→ **Work request**: According to the excerpt on world unification, which body had replaced the League of Nations by 1947?

→ **Excerpt**:

═══

His vision of the significance of this action was not obscured by the apparent failure of the collective sanctions to accomplish their stated objective.

Shoghi Effendi affirmed that the goal of the process by which the League of Nations was established was that of attainment to “. . . the stage at which the oneness of the whole body of nations will be made the ruling principle of international life.”

He elaborated on the details of this process some two decades later in 1947, when the United Nations Organization had replaced the League of Nations and was itself proceeding along the path of development of its powers and functions, with his anticipation that this process:

… must, however long and tortuous the way, lead, through a series of victories and reverses, to the political unification of the Eastern and Western Hemispheres, to the emergence of a world government and the establishment of the Lesser Peace, as foretold by Bahá’u’lláh and foreshadowed by the Prophet Isaiah.

Distinct from, but closely related to, this process of organizational development has been the emergence of a world consciousness. As long ago as 1931, the Guardian referred to:

… the gradual diffusion of the spirit of world solidarity which is spontaneously arising out of the welter of a disorganized society.

One decade later, he commented that:

The world is, in truth, moving on towards its destiny. The interdependence of the peoples and nations of the earth, whatever the leaders of the divisive forces of the world may say or do, is already an accomplished fact. Its unity in the economic sphere is now understood and recognized.

As humanity was plunged into a world war which Shoghi Effendi described as “the titanic upheaval foreshadowed seventy years ago by the prophetic Pen of Bahá’u’lláh” and as the “long-predicted world-encircling conflagration,” he pointed out to the Bahá’ís that this great conflict was an “essential prerequisite to world unification.”

Recent Developments:

In recent years, the House of Justice has taken the opportunity provided by its Riḍván messages to draw the attention of the worldwide Bahá’í community to the profound significance of the events occurring in the wider society as humanity exhibits a growing consciousness of the unity of the nations and peoples of the planet.

Particularly significant are the following passages taken from the October 1985 statement The Promise of World Peace addressed to the peoples of the world:

Among the favorable signs are the steadily growing strength of the steps towards world order taken initially near the beginning of this century in the creation of the League of Nations, succeeded by the more broadly based United Nations Organization; the achievement since the Second World War of independence by the majority of all the nations on earth, indicating the completion of the process of nation building, and the involvement of these fledgling nations with older ones in matters of mutual concern; the consequent vast increase in cooperation among hitherto isolated and antagonistic peoples and groups in international undertakings in the scientific, educational, legal, economic and cultural fields; the rise in recent decades of an unprecedented number of international humanitarian organizations; the spread of women’s and youth movements calling for an end to war; and the spontaneous spawning of widening networks of ordinary people seeking understanding through personal communication.

The tentative steps towards world order, especially since World War II, give hopeful signs. The increasing tendency of groups of nations to formalize relationships which enable them to cooperate in matters of mutual interest suggests that eventually all nations could overcome this paralysis. The Association of South East Asian Nations, the Caribbean Community and Common Market, the Central American Common Market, the Council for Mutual Economic Assistance, the European Communities, the League of Arab States, the Organization of African Unity, the Organization of American States, the South Pacific Forum—all the joint endeavors represented by such organizations prepare the path to world order.

═══

→ **Data excerpts**:
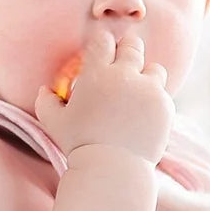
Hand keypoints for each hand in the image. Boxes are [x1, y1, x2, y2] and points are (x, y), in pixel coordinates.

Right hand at [33, 27, 174, 164]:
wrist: (113, 170)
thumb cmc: (79, 144)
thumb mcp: (53, 122)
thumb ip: (45, 101)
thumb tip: (45, 89)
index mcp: (96, 73)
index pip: (104, 40)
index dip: (103, 44)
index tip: (103, 52)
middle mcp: (124, 75)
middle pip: (133, 45)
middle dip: (128, 50)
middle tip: (124, 63)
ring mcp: (148, 90)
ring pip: (154, 68)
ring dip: (146, 74)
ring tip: (138, 89)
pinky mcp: (164, 107)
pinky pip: (164, 93)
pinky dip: (155, 99)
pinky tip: (145, 112)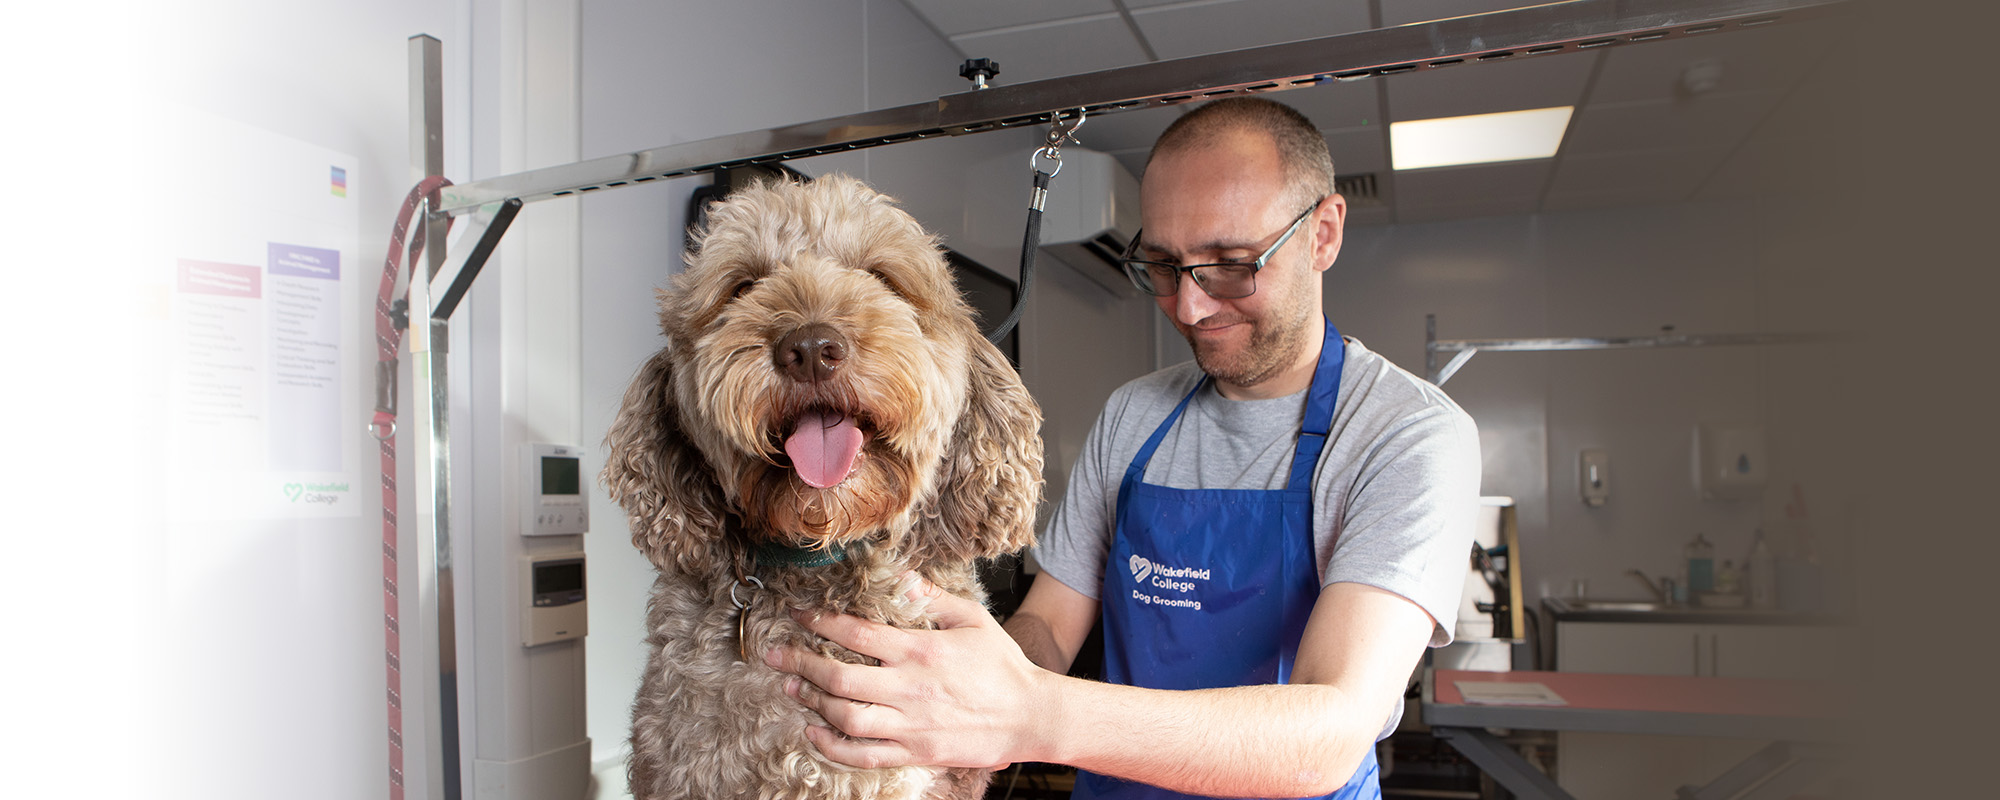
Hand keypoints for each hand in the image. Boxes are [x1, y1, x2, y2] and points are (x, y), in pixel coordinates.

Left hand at [763, 574, 1055, 769]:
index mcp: (922, 650)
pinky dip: (832, 745)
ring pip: (845, 717)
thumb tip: (901, 579)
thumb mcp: (972, 619)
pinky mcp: (915, 753)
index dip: (820, 622)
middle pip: (839, 678)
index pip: (856, 634)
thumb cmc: (1002, 666)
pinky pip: (863, 754)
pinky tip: (816, 731)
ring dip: (812, 702)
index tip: (799, 615)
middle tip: (775, 654)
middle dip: (800, 663)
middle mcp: (910, 689)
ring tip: (792, 688)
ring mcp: (910, 726)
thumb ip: (933, 598)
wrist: (1031, 716)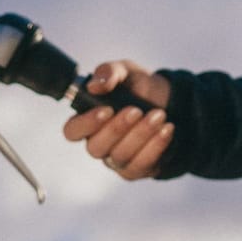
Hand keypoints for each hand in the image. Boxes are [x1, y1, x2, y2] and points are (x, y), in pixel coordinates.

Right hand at [62, 60, 174, 179]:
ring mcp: (116, 160)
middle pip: (95, 147)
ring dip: (140, 134)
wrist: (169, 101)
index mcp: (88, 120)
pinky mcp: (136, 169)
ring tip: (159, 115)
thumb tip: (95, 85)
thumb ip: (108, 72)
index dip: (85, 124)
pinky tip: (166, 129)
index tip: (106, 110)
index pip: (72, 131)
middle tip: (136, 110)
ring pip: (120, 155)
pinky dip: (155, 146)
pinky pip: (141, 164)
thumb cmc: (138, 87)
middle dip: (117, 128)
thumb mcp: (125, 71)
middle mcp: (98, 143)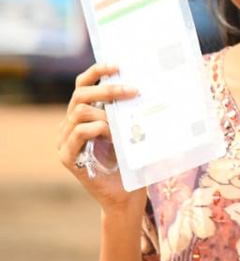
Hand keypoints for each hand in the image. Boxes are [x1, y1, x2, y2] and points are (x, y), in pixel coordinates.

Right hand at [57, 62, 143, 213]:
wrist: (127, 194)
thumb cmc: (133, 159)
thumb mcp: (134, 129)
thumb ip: (132, 111)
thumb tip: (153, 85)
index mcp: (86, 113)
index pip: (84, 84)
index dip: (97, 71)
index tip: (118, 65)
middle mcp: (71, 124)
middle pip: (80, 94)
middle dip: (107, 88)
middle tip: (133, 90)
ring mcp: (66, 140)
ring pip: (79, 112)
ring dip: (105, 113)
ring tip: (124, 122)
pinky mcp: (67, 157)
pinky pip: (78, 134)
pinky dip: (96, 129)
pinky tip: (112, 134)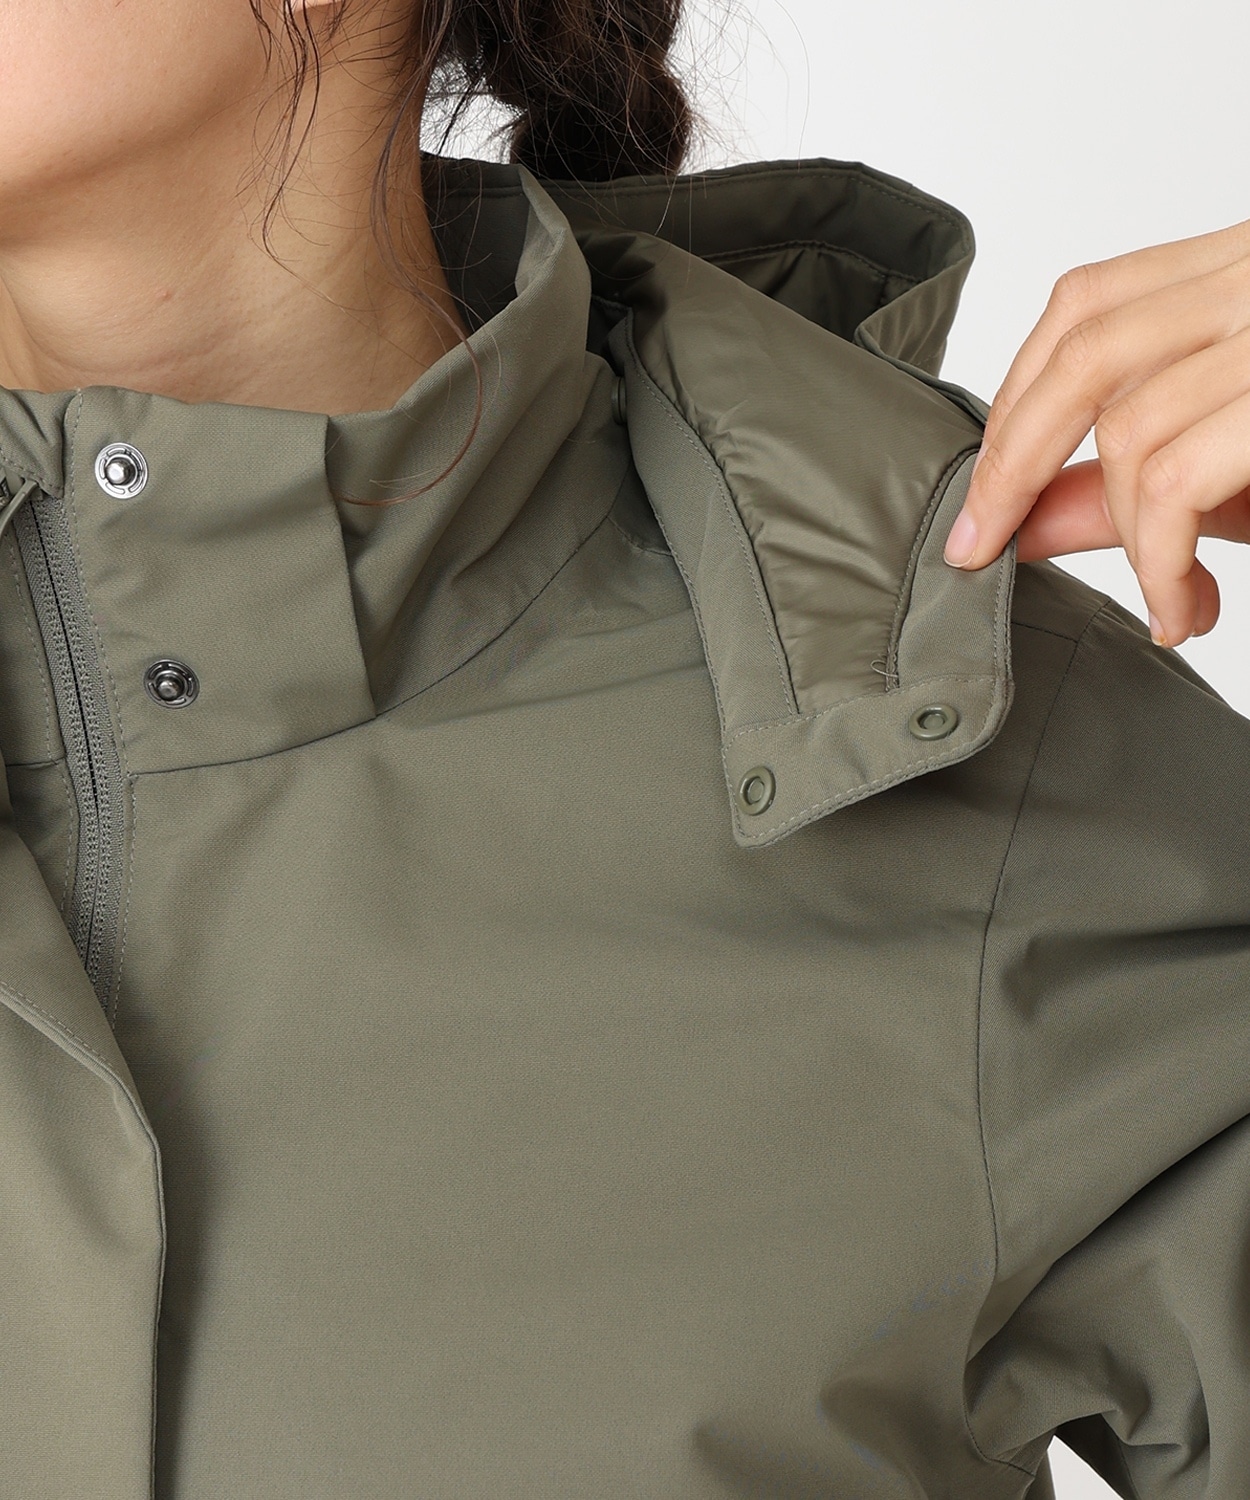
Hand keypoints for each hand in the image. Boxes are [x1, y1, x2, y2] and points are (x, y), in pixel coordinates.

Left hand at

═══

→ **Result**: The United Nations Organization.